6. To what extent also might Western opposition to particular cultural practices in non-Western countries be perceived as an extension of Western neocolonialism? Peoples throughout history have resisted norms of behavior imposed on them by the dominant societies of the world. The rise of the Maccabees in Judea during the second century BCE was a result of Greek insistence that Jews adhere to Greek ritual practices, while the Jewish revolt against Rome in 132CE was sparked by Roman attempts to ban the practice of circumcision. The rise of Islamic fundamentalism throughout the Middle East is in large part a reaction to Western economic and political dominance in the world. Our own revolution was caused by American colonists' resentment of British colonial domination. Has the U.S. now become the dominant power trying to impose its norms of behavior on the rest of the world? To what extent might our perceptions and policies regarding the rest of the world reflect our self interest rather than those of the people in Afghanistan and elsewhere, despite our statements to the contrary?

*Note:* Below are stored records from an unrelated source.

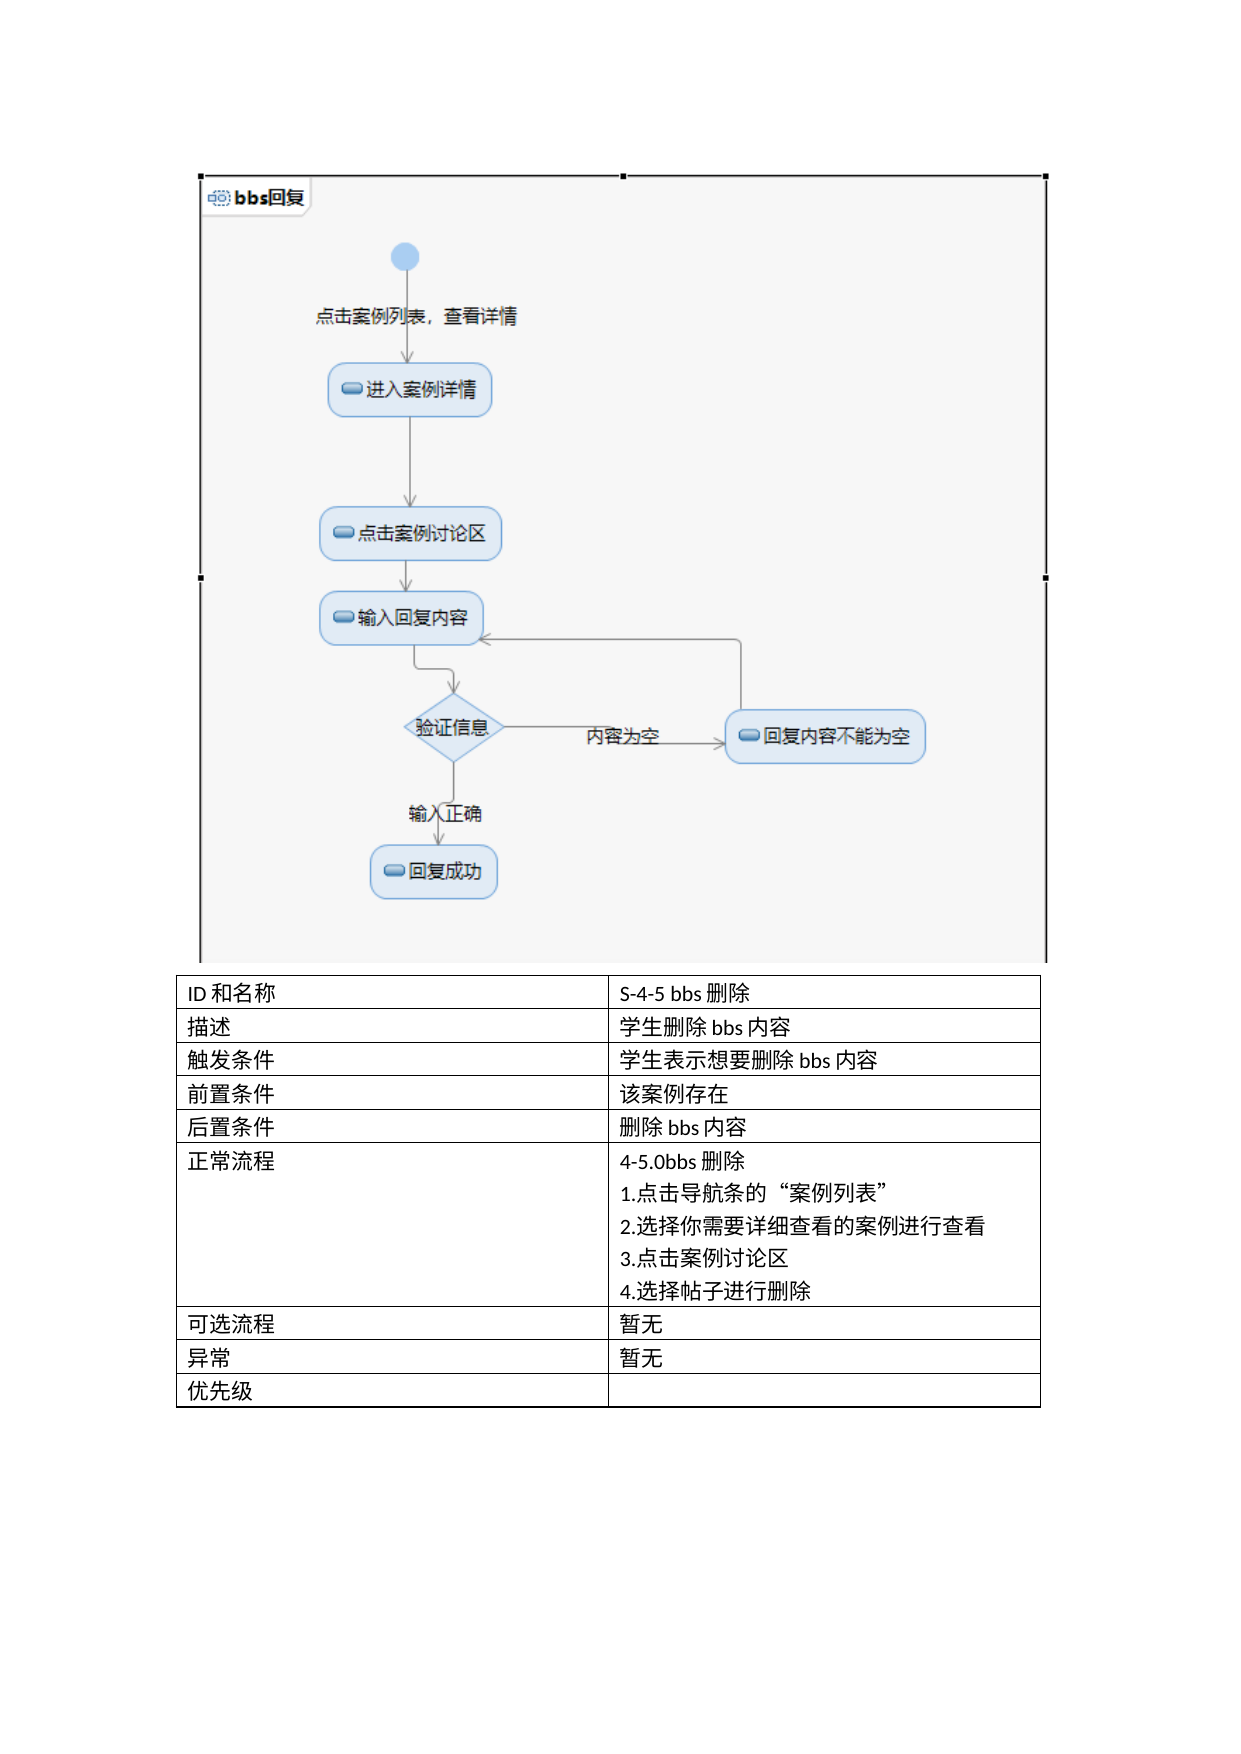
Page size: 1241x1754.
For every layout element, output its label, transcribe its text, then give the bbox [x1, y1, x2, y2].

table_cell 删除bbs内容 [609, 1110, 1040, 1142]
table_cell 描述 [177, 1009, 608, 1042]
table_header S-4-5 bbs删除 [609, 976, 1040, 1008]
table_cell 该案例存在 [609, 1076, 1040, 1109]
table_cell 优先级 [177, 1374, 608, 1406]
table_cell 暂无 [609, 1340, 1040, 1373]
table_cell 可选流程 [177, 1307, 608, 1339]
table_cell 暂无 [609, 1307, 1040, 1339]
table_cell [609, 1374, 1040, 1406]
picture [187, 162, 1053, 963]
table_cell 学生删除bbs内容 [609, 1009, 1040, 1042]
table_cell 4-5.0bbs删除 1.点击导航条的“案例列表” 2.选择你需要详细查看的案例进行查看 3.点击案例讨论区 4.选择帖子进行删除 [609, 1143, 1040, 1306]
table_cell 后置条件 [177, 1110, 608, 1142]
table_cell 异常 [177, 1340, 608, 1373]
table_cell 正常流程 [177, 1143, 608, 1306]
table_cell 前置条件 [177, 1076, 608, 1109]
table_cell 触发条件 [177, 1043, 608, 1075]
table_header ID和名称 [177, 976, 608, 1008]
table_cell 学生表示想要删除bbs内容 [609, 1043, 1040, 1075]
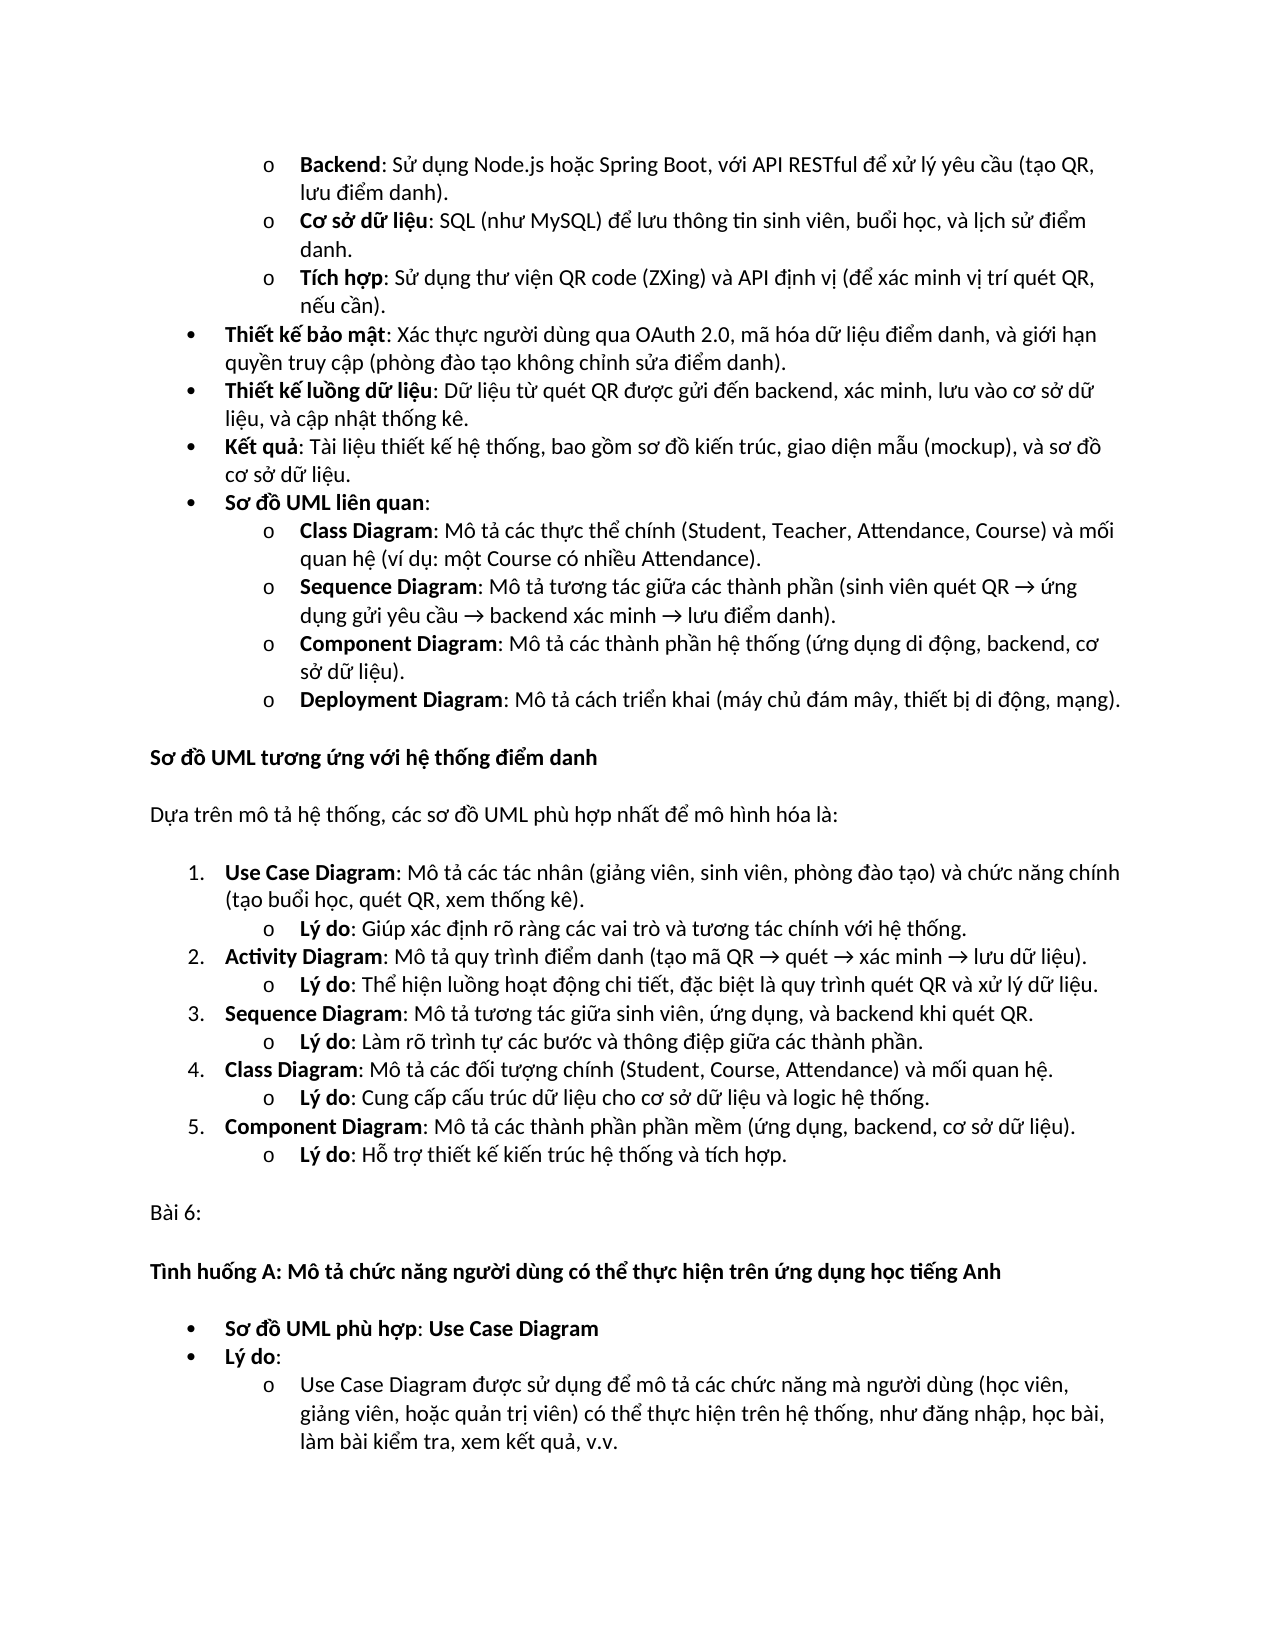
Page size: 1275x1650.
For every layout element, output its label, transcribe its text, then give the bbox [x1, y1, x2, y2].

list Thiết kế luồng dữ liệu: Dữ liệu từ quét QR được gửi đến backend, xác minh, lưu vào cơ sở dữ liệu, và cập nhật thống kê. [187, 376, 1125, 432]
list Backend: Sử dụng Node.js hoặc Spring Boot, với API RESTful để xử lý yêu cầu (tạo QR, lưu điểm danh). [262, 150, 1125, 207]
list Tích hợp: Sử dụng thư viện QR code (ZXing) và API định vị (để xác minh vị trí quét QR, nếu cần). [262, 263, 1125, 320]
list Sequence Diagram: Mô tả tương tác giữa sinh viên, ứng dụng, và backend khi quét QR. [187, 999, 1125, 1027]
list Sơ đồ UML liên quan: [187, 488, 1125, 516]
list Sequence Diagram: Mô tả tương tác giữa các thành phần (sinh viên quét QR → ứng dụng gửi yêu cầu → backend xác minh → lưu điểm danh). [262, 572, 1125, 629]
text Bài 6: [150, 1198, 1125, 1226]
list Use Case Diagram được sử dụng để mô tả các chức năng mà người dùng (học viên, giảng viên, hoặc quản trị viên) có thể thực hiện trên hệ thống, như đăng nhập, học bài, làm bài kiểm tra, xem kết quả, v.v. [262, 1370, 1125, 1455]
list Sơ đồ UML phù hợp: Use Case Diagram [187, 1314, 1125, 1342]
list Lý do: Thể hiện luồng hoạt động chi tiết, đặc biệt là quy trình quét QR và xử lý dữ liệu. [262, 970, 1125, 999]
list Lý do: Cung cấp cấu trúc dữ liệu cho cơ sở dữ liệu và logic hệ thống. [262, 1083, 1125, 1112]
list Component Diagram: Mô tả các thành phần phần mềm (ứng dụng, backend, cơ sở dữ liệu). [187, 1112, 1125, 1140]
list Lý do: Làm rõ trình tự các bước và thông điệp giữa các thành phần. [262, 1027, 1125, 1055]
list Class Diagram: Mô tả các thực thể chính (Student, Teacher, Attendance, Course) và mối quan hệ (ví dụ: một Course có nhiều Attendance). [262, 516, 1125, 572]
list Class Diagram: Mô tả các đối tượng chính (Student, Course, Attendance) và mối quan hệ. [187, 1055, 1125, 1083]
subtitle Sơ đồ UML tương ứng với hệ thống điểm danh [150, 743, 1125, 771]
list Deployment Diagram: Mô tả cách triển khai (máy chủ đám mây, thiết bị di động, mạng). [262, 686, 1125, 714]
list Lý do: Giúp xác định rõ ràng các vai trò và tương tác chính với hệ thống. [262, 914, 1125, 942]
list Thiết kế bảo mật: Xác thực người dùng qua OAuth 2.0, mã hóa dữ liệu điểm danh, và giới hạn quyền truy cập (phòng đào tạo không chỉnh sửa điểm danh). [187, 320, 1125, 376]
text Dựa trên mô tả hệ thống, các sơ đồ UML phù hợp nhất để mô hình hóa là: [150, 800, 1125, 828]
list Cơ sở dữ liệu: SQL (như MySQL) để lưu thông tin sinh viên, buổi học, và lịch sử điểm danh. [262, 207, 1125, 263]
list Lý do: Hỗ trợ thiết kế kiến trúc hệ thống và tích hợp. [262, 1140, 1125, 1168]
list Use Case Diagram: Mô tả các tác nhân (giảng viên, sinh viên, phòng đào tạo) và chức năng chính (tạo buổi học, quét QR, xem thống kê). [187, 858, 1125, 914]
list Activity Diagram: Mô tả quy trình điểm danh (tạo mã QR → quét → xác minh → lưu dữ liệu). [187, 942, 1125, 970]
list Component Diagram: Mô tả các thành phần hệ thống (ứng dụng di động, backend, cơ sở dữ liệu). [262, 629, 1125, 686]
list Kết quả: Tài liệu thiết kế hệ thống, bao gồm sơ đồ kiến trúc, giao diện mẫu (mockup), và sơ đồ cơ sở dữ liệu. [187, 432, 1125, 488]
subtitle Tình huống A: Mô tả chức năng người dùng có thể thực hiện trên ứng dụng học tiếng Anh [150, 1257, 1125, 1285]
list Lý do: [187, 1342, 1125, 1370]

Many Americans are critical of our behavior towards the Indians. The U.S. Government, with the help of various religious and social organizations, forced the Indians to abandon social and religious practices that were different from the American mainstream, even though they were important to the peoples themselves? We forced them to adopt the American way of life instead. Most Americans at the time believed that these policies were in the Indians' best interest. The Indians naturally resisted our pressures, and many Indians resent us today for our behavior then. Is our behavior with regard to non-Western peoples today substantially different from our behavior towards the Indians? Our perception of the behavior of peoples in other countries today, like our perceptions of Indians 100 years ago, is quite different from the perceptions held by the people themselves. This includes, for example, our attitudes towards population control and female circumcision (see North Waging Culture War against South), as well as our views of the role of women in Muslim society (see Jihad's Women, and Allure Must Be Covered). Westerners (including Americans) today are also just as convinced of the rightness of their perceptions and policies towards people in non-Western societies as were most Americans about the rightness of their behavior towards the Indians. And, like many Native Americans, millions of people throughout the world resent our claim of moral superiority and our insistence that they live by our standards, which is why people like Idi Amin, Sadam Hussein, Moammar Kaddafi and Osama bin Laden are often viewed as heroes in many parts of the developing world.